Se remettre au monde

Avec Limbes, déjà présenté à Québec et à Ottawa, le metteur en scène souhaitait faire le bilan de ses 10 années de création théâtrale. «Je voulais voir comment, après 10 ans, je pouvais me mettre au monde, m'affranchir de mes influences», dit-il. Que doit faire l'élève pour surpasser le maître? L'assassiner. Le détruire.

Christian Lapointe a donc repris son dialogue entrepris en 2000 avec Yeats. Fasciné par ses pièces sur le Christ (Calvaire, Résurrection, Purgatoire), il a entrepris de les monter, de les réécrire, de les «profaner» et de les fusionner avec sa propre écriture.

Limbes, explique-t-il, se déroule en trois temps. L'amorce plonge l'assistance dans ce théâtre symboliste et cérémoniel cher au metteur en scène avant de le propulser, au bout d'une heure, dans une forme performative «très grotesque», qu'il qualifie volontiers de «dérangeante». «On arrive à toucher ce que j'appellerais le mauvais goût de notre société», annonce-t-il.

Cet excès censé faire écho à l'époque contemporaine (dont il fustige la «médiocrité» et la «futilité») lui a donné du fil à retordre. L'approche qui s'est imposée a d'abord suscité en lui un malaise, qui trouve son prolongement dans une question fondamentale pour un homme de théâtre du XXIe siècle: comment fait-on pour poser un regard juste sur le monde à une époque où le trash est devenu un objet d'art à consommer comme les autres?

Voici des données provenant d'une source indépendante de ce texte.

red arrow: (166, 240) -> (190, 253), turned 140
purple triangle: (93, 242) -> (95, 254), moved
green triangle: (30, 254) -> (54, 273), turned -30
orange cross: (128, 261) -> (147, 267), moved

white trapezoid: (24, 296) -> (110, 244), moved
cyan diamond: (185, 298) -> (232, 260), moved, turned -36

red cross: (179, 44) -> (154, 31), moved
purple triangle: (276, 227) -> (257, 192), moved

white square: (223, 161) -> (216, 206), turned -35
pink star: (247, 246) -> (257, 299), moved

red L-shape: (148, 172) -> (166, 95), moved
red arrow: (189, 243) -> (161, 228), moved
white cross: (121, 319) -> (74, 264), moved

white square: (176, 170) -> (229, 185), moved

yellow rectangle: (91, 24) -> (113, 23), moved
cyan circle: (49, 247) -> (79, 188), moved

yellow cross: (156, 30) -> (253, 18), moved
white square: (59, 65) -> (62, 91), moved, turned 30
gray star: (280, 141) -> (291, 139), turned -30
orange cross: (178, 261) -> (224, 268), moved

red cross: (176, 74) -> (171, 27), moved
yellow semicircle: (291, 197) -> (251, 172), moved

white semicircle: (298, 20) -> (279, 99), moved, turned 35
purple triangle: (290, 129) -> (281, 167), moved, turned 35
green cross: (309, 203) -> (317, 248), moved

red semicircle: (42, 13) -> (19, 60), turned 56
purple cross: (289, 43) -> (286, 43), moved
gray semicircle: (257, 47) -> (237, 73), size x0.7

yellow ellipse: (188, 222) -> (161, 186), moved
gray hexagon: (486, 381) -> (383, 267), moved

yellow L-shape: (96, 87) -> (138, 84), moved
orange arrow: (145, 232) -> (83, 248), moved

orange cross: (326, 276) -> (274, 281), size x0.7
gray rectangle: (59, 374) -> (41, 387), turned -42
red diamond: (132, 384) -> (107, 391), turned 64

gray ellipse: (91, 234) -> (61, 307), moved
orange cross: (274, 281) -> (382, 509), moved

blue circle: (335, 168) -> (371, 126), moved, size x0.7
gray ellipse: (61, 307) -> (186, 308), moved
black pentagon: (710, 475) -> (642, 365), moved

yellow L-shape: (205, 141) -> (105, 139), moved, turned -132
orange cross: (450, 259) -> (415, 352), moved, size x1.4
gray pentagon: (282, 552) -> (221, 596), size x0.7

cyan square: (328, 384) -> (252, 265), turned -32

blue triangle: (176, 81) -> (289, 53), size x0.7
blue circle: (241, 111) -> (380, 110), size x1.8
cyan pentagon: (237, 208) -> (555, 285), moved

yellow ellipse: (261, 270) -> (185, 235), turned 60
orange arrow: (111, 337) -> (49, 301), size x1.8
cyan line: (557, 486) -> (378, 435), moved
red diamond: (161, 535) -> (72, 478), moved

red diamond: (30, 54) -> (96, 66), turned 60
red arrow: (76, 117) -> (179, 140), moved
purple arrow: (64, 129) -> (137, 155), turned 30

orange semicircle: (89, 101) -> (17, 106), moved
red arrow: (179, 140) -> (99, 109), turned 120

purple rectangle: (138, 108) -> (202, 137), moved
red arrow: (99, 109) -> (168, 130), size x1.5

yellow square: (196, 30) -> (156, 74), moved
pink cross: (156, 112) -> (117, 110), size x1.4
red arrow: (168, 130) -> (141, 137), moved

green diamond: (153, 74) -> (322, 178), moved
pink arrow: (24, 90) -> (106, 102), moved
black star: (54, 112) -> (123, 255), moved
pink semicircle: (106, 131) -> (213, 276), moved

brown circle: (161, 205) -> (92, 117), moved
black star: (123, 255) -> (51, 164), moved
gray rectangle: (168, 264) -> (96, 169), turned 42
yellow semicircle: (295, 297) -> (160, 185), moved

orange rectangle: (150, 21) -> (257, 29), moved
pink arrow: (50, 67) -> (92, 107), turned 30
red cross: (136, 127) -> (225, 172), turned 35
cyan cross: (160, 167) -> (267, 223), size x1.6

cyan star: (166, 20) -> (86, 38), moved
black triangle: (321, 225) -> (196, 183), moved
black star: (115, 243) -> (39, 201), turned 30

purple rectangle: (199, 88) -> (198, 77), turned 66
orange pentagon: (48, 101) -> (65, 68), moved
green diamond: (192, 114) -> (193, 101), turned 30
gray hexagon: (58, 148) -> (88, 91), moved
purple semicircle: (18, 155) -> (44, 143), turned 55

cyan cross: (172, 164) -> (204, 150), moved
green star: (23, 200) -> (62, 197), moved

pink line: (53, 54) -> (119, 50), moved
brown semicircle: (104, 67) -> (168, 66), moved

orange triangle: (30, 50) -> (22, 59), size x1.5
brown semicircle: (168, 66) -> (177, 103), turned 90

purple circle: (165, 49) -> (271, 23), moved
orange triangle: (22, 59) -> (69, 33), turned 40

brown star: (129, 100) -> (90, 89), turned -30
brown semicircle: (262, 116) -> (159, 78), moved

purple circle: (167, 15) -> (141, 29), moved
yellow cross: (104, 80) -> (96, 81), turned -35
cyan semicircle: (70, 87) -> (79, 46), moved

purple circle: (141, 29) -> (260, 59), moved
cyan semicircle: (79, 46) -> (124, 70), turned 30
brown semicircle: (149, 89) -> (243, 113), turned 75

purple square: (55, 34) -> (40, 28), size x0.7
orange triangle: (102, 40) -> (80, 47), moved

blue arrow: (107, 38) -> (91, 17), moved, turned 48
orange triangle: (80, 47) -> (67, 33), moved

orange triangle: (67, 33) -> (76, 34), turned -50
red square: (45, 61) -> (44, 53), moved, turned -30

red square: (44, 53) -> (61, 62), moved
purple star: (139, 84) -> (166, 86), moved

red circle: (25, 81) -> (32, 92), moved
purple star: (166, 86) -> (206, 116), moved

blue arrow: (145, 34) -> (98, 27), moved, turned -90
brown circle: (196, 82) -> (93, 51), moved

Puis, en guise d'épilogue, il ramasse les trois pièces de Yeats, les versions qu'il a réécrites et les «empile». «Ça devient une espèce d'installation vidéo», révèle-t-il. Limbes proposerait ainsi un voyage à travers la forme, du théâtre ancestral, rituel, à l'art contemporain. Le regard est alors tourné vers le futur. «J'essaie toujours de voir comment le théâtre peut-être oracle d'une époque à venir très proche», dit le créateur.

Sortir de Limbes

Limbes, malgré son côté «spectacle bilan», ne marquera pas une rupture nette pour le Théâtre Péril. Son directeur n'envisage pas une trajectoire artistique comme un livre structuré par des chapitres, mais comme un chapelet. «Chaque spectacle est une boule du chapelet», illustre-t-il.

Ainsi, bien qu'il dise avoir fait table rase avant de créer Trans (e), qui prendra l'affiche en avril au Théâtre d'Aujourd'hui, il ne s'agit pas pour lui d'un nouveau départ. Comme chaque fois, il cherchera à inventer un langage propre à cette histoire où il est question d'un transgenre qui «se démembre morceau par morceau au centre d'un dépotoir gigantesque».

L'image du shemale s'est imposée à lui comme figure symbolique de l'humanité entière - hommes et femmes. «Pour moi, la scène est le dernier lieu où on peut être entier», affirme Christian Lapointe. S'attacher à ce symbole est aussi une manière de défier la société binaire et de poser une autre des grandes questions de l'existence: où sommes-nous?

«Quelqu'un qui n'est pas dans le bon corps ne sait pas où il est, estime l'artiste. C'est comme ça que je me sens quand je regarde le ciel.» Vu d'ici, c'est une intrigante façon de présenter les choses.

Limbes, du 19 au 30 janvier à La Chapelle.

Trans (e), du 6 au 10 avril, à la salle Jean-Claude Germain du Théâtre d'Aujourd'hui.